Mostrou um paquete envolto em papel castanho. P. Olhou com desconfiança galega. Inspirou e fez intenção de abrir. Paula apanhou-o da mão e levou-o para a casa de banhos. P. surpreendeu-se a ver-se em reduzido cubículo que lhe lembrava as sanitas dos antigos trens Vigo-Porto. "Procede de ajuda humanitária enviada pelo governo português ao povo irmão de Cabo Verde". As mãos trementes de P. rasgaram o papel e na sua mão apareceu a eterna caixa de veludo azul, a excitação fez-lhe suar as mãos e não conseguia abrir o fecho nem reparava em que as finas mãos da menina abriam com a precisão cirúrgica as suas calças. "Uma rapariga surpreendente", pensou P. "E para tu levares uma lembrança agradável de Cabo Verde, desculpa a falta de romantismo mas resta pouco tempo para a tua partida". Introduziu o pé no lavabo e ergueu a saia de sirga. Debaixo tinha como única prenda uma pélvis de mulher de raça branca. Ao mesmo tempo cairam as calças de P. e abriu-se o fecho da caixa. Dentro havia um solitário profiláctico que não procedia do cadáver de Daniel Castelao, deixou a caixa na tampa da sanita, guardou a barriga e desabotoou a camisa de seda. "Ultima chamada para os passageiros do voo..." Cumpre despachar-se! Quis tirar o soutien de organdi negro mas não conseguiu. Ela ajoelhava-se e tirava abundante sabão líquido dum espicho. Num dedo oleado entrou pelo ânus surpreso do investigador. Procurou acomodar a postura para facilitar as intenções daquela mulher da sua vida. O pé escorregou no sabão, desequilibrou-se, instintivamente botou a mão ao soutien que se libertou com violência do corpo da rapariga, sem apoio P. caiu para atrás. Antes de bater com a cabeça contra a alavanca da porta lembrou que, quando menino, também tentara agarrar-se ao jorro de uma fonte para não cair.

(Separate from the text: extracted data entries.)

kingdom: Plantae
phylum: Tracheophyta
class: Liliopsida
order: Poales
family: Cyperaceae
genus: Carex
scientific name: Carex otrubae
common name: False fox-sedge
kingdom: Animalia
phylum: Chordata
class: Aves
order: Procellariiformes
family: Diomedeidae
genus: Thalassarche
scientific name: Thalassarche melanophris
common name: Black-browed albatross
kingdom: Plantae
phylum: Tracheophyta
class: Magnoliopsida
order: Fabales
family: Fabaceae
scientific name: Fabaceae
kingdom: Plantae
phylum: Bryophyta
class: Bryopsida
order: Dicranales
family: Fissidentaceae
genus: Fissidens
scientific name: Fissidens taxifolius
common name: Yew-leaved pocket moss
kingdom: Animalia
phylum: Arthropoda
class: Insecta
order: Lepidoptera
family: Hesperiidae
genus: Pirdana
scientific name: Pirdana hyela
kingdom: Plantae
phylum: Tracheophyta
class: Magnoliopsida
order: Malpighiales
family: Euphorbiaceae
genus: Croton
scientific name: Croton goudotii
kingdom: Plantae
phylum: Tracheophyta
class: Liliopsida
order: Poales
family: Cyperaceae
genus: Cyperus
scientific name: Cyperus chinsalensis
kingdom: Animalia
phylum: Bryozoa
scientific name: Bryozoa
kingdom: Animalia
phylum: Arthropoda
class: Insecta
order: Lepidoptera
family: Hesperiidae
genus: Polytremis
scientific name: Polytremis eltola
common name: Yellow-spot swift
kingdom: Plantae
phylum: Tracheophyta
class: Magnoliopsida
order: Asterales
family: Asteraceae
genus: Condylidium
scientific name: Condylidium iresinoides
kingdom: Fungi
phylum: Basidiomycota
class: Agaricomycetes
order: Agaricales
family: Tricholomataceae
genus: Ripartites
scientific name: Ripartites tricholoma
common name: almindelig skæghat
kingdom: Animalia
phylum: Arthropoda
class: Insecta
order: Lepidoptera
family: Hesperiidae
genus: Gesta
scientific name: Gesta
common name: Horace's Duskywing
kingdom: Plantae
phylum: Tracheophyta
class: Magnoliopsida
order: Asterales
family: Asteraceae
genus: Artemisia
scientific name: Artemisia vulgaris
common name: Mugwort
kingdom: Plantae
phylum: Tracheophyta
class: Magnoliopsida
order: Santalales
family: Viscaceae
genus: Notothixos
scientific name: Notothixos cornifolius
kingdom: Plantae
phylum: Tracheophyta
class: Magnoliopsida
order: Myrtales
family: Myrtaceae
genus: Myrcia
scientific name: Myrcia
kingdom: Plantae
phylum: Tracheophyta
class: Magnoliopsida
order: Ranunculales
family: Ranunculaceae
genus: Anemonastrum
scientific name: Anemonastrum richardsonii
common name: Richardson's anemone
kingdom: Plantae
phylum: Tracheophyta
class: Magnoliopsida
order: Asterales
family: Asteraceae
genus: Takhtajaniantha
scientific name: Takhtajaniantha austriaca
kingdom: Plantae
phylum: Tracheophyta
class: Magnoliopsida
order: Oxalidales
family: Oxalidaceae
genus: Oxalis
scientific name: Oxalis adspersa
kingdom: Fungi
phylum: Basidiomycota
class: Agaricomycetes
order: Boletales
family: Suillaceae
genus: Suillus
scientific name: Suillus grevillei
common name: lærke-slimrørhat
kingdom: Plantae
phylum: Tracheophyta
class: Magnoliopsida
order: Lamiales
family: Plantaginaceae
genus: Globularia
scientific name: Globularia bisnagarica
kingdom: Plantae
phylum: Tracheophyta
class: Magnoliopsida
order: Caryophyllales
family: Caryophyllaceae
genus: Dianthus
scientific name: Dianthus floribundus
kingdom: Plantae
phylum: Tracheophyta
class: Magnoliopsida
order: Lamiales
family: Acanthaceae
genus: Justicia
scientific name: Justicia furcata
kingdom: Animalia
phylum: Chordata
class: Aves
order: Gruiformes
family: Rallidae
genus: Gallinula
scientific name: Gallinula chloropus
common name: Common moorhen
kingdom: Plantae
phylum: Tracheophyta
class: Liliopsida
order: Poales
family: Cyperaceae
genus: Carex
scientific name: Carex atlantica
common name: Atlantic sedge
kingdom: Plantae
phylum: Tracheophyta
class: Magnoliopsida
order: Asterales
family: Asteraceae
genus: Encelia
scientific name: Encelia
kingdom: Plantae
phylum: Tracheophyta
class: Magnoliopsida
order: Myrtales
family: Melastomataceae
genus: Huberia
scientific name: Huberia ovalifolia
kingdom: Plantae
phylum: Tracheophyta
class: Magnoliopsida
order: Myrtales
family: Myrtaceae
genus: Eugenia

Quando acordou doía-lhe a cabeça. Um preto gigante e inexpressivo mastigava uma papa que bebia dum crânio. Acompanhava-o uma kalasnikov AK-47 e uma algibeira de frechas. Uma voz feminina falava coincidindo com as mastigadas do homem. "Outro puto pesadelo. Aqui não há quem bote um canivete". Pensou aflito P.

 

 

[Resumo dos acontecimentos seguintes:

P está numa embarcação e não é sonho nenhum. A voz e de Paula: o homem é um feiticeiro e guerrilheiro que o presidente da Guiné empresta a outros líderes africanos. Foi convocado por ela para ajudar P. O guerrilheiro ao beber num crânio conhece a vida do homem que o possuiu em vida. Ele ajudará P a distinguir os crânios verdadeiros dos falsos. P insulta Paula e acusa-a de estragar-lhe a vida. O guerrilheiro desfecha uma rajada da AK-47 em direcção a Paula interpretando literalmente uma frase de P. Este atira-se a ele para evitar que a mate e na confusão os dois caem ao mar. O guerrilheiro imortal afoga. Paula apavorada tranca-se no porão da pequena embarcação e não dá por nada. P é resgatado por um barco congelador que vai cheio de galegos rumo a Vigo. No barco escutam a rádio galega: O presidente da Junta dirige-se a Lisboa para receber o crânio de Castelao, em companha da polícia autónoma que estreia fato de honra. P quer sequestrar o barco.]